§ Job item
Copy the entries that follow, exactly and completely.

Bounding box coordinate data:
----
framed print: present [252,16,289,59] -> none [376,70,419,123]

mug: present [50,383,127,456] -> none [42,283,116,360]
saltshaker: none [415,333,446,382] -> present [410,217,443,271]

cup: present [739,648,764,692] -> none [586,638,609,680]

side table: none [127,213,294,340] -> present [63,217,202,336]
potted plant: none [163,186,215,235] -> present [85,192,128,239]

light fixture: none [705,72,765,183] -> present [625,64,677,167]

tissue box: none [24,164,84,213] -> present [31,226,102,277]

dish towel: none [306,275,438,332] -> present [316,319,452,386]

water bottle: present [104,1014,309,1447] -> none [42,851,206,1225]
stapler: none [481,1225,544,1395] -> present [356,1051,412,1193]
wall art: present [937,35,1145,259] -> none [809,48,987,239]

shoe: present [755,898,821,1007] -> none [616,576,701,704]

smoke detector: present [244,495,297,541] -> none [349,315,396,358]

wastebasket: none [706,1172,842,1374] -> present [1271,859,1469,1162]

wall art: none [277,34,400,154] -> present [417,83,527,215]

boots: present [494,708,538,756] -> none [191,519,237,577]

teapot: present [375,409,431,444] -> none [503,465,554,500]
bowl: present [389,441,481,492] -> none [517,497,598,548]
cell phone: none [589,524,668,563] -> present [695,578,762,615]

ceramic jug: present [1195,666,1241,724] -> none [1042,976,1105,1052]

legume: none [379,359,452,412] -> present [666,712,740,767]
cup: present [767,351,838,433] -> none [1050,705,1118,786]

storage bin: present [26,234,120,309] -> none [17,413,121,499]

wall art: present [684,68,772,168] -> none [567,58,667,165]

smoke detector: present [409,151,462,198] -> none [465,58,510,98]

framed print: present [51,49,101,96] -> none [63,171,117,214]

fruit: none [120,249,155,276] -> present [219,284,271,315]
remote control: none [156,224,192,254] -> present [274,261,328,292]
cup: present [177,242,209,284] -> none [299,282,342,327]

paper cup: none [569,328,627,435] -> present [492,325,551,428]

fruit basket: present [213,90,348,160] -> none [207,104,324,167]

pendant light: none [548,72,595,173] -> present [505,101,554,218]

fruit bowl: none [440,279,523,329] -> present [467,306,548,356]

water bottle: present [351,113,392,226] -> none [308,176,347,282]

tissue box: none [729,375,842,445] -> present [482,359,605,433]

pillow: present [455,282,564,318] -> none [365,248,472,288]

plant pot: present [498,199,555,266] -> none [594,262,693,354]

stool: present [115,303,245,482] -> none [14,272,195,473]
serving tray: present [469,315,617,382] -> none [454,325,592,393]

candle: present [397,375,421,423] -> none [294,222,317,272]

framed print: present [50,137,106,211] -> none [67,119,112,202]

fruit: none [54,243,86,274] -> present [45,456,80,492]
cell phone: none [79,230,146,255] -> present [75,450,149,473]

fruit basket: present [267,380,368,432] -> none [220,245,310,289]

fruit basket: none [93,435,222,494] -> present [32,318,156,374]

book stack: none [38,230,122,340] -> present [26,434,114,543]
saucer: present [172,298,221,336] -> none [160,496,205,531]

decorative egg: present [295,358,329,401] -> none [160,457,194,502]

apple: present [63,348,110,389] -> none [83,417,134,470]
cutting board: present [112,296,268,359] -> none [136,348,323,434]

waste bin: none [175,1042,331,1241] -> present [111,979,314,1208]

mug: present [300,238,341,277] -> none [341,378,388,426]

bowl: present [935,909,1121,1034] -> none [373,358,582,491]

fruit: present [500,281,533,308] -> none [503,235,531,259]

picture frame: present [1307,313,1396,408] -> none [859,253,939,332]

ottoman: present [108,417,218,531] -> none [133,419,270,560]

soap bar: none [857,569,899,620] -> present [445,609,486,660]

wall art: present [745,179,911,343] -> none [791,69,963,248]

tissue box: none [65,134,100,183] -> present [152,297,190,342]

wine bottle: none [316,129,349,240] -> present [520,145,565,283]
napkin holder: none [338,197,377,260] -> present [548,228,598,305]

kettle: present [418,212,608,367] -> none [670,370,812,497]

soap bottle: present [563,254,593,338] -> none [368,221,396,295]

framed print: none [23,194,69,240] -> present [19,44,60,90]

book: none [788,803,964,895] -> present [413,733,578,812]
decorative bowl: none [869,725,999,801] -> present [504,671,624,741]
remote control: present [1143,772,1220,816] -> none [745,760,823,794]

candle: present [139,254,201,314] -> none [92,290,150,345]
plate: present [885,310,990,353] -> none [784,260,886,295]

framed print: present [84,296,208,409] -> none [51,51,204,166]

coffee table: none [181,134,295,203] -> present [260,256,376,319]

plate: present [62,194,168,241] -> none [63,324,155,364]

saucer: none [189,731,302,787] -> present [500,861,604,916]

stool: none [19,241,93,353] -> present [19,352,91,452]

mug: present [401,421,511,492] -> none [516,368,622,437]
----
§ Response
framed print: present [252,16,289,59] -> none [376,70,419,123]

mug: present [50,383,127,456] -> none [42,283,116,360]
saltshaker: none [415,333,446,382] -> present [410,217,443,271]

cup: present [739,648,764,692] -> none [586,638,609,680]

side table: none [127,213,294,340] -> present [63,217,202,336]
potted plant: none [163,186,215,235] -> present [85,192,128,239]

light fixture: none [705,72,765,183] -> present [625,64,677,167]

tissue box: none [24,164,84,213] -> present [31,226,102,277]

dish towel: none [306,275,438,332] -> present [316,319,452,386]

water bottle: present [104,1014,309,1447] -> none [42,851,206,1225]
stapler: none [481,1225,544,1395] -> present [356,1051,412,1193]
wall art: present [937,35,1145,259] -> none [809,48,987,239]

shoe: present [755,898,821,1007] -> none [616,576,701,704]

smoke detector: present [244,495,297,541] -> none [349,315,396,358]

wastebasket: none [706,1172,842,1374] -> present [1271,859,1469,1162]

wall art: none [277,34,400,154] -> present [417,83,527,215]

boots: present [494,708,538,756] -> none [191,519,237,577]

teapot: present [375,409,431,444] -> none [503,465,554,500]
bowl: present [389,441,481,492] -> none [517,497,598,548]
cell phone: none [589,524,668,563] -> present [695,578,762,615]

ceramic jug: present [1195,666,1241,724] -> none [1042,976,1105,1052]

legume: none [379,359,452,412] -> present [666,712,740,767]
cup: present [767,351,838,433] -> none [1050,705,1118,786]

storage bin: present [26,234,120,309] -> none [17,413,121,499]

wall art: present [684,68,772,168] -> none [567,58,667,165]

smoke detector: present [409,151,462,198] -> none [465,58,510,98]

framed print: present [51,49,101,96] -> none [63,171,117,214]

fruit: none [120,249,155,276] -> present [219,284,271,315]
remote control: none [156,224,192,254] -> present [274,261,328,292]
cup: present [177,242,209,284] -> none [299,282,342,327]

paper cup: none [569,328,627,435] -> present [492,325,551,428]

fruit basket: present [213,90,348,160] -> none [207,104,324,167]

pendant light: none [548,72,595,173] -> present [505,101,554,218]

fruit bowl: none [440,279,523,329] -> present [467,306,548,356]

water bottle: present [351,113,392,226] -> none [308,176,347,282]

tissue box: none [729,375,842,445] -> present [482,359,605,433]

pillow: present [455,282,564,318] -> none [365,248,472,288]

plant pot: present [498,199,555,266] -> none [594,262,693,354]

stool: present [115,303,245,482] -> none [14,272,195,473]
serving tray: present [469,315,617,382] -> none [454,325,592,393]

candle: present [397,375,421,423] -> none [294,222,317,272]

framed print: present [50,137,106,211] -> none [67,119,112,202]

fruit: none [54,243,86,274] -> present [45,456,80,492]
cell phone: none [79,230,146,255] -> present [75,450,149,473]

fruit basket: present [267,380,368,432] -> none [220,245,310,289]

fruit basket: none [93,435,222,494] -> present [32,318,156,374]

book stack: none [38,230,122,340] -> present [26,434,114,543]
saucer: present [172,298,221,336] -> none [160,496,205,531]

decorative egg: present [295,358,329,401] -> none [160,457,194,502]

apple: present [63,348,110,389] -> none [83,417,134,470]
cutting board: present [112,296,268,359] -> none [136,348,323,434]

waste bin: none [175,1042,331,1241] -> present [111,979,314,1208]

mug: present [300,238,341,277] -> none [341,378,388,426]

bowl: present [935,909,1121,1034] -> none [373,358,582,491]

fruit: present [500,281,533,308] -> none [503,235,531,259]

picture frame: present [1307,313,1396,408] -> none [859,253,939,332]

ottoman: present [108,417,218,531] -> none [133,419,270,560]

soap bar: none [857,569,899,620] -> present [445,609,486,660]

wall art: present [745,179,911,343] -> none [791,69,963,248]

tissue box: none [65,134,100,183] -> present [152,297,190,342]

wine bottle: none [316,129,349,240] -> present [520,145,565,283]
napkin holder: none [338,197,377,260] -> present [548,228,598,305]

kettle: present [418,212,608,367] -> none [670,370,812,497]

soap bottle: present [563,254,593,338] -> none [368,221,396,295]

framed print: none [23,194,69,240] -> present [19,44,60,90]

book: none [788,803,964,895] -> present [413,733,578,812]
decorative bowl: none [869,725,999,801] -> present [504,671,624,741]
remote control: present [1143,772,1220,816] -> none [745,760,823,794]

candle: present [139,254,201,314] -> none [92,290,150,345]
plate: present [885,310,990,353] -> none [784,260,886,295]

framed print: present [84,296,208,409] -> none [51,51,204,166]

coffee table: none [181,134,295,203] -> present [260,256,376,319]

plate: present [62,194,168,241] -> none [63,324,155,364]

saucer: none [189,731,302,787] -> present [500,861,604,916]

stool: none [19,241,93,353] -> present [19,352,91,452]

mug: present [401,421,511,492] -> none [516,368,622,437]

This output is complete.